> _DIRECTIONS_
Write the data out in full and word for word. Do not include images.

*** INFORMATION SHOWN ***

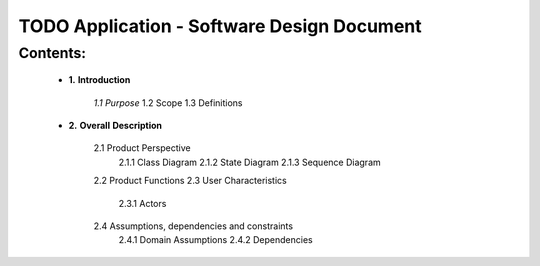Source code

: TODO Application - Software Design Document
===========================================


Contents:
---------

  -  **1.** **Introduction**

         *1.1 Purpose*
         1.2 Scope
         1.3 Definitions
      
  -  **2.** **Overall** **Description**

         2.1 Product Perspective
             2.1.1 Class Diagram
             2.1.2 State Diagram
             2.1.3 Sequence Diagram
         2.2 Product Functions
         2.3 User Characteristics
             2.3.1 Actors
         2.4 Assumptions, dependencies and constraints
             2.4.1 Domain Assumptions
             2.4.2 Dependencies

***

> _EXERCISE ANSWER_
Source code

: TODO Application - Software Design Document
===========================================


Contents:
---------

  -  **1.** **Introduction**

         *1.1 Purpose*
         1.2 Scope
         1.3 Definitions
      
  -  **2.** **Overall** **Description**

         2.1 Product Perspective
             2.1.1 Class Diagram
             2.1.2 State Diagram
             2.1.3 Sequence Diagram
         2.2 Product Functions
         2.3 User Characteristics
             2.3.1 Actors
         2.4 Assumptions, dependencies and constraints
             2.4.1 Domain Assumptions
             2.4.2 Dependencies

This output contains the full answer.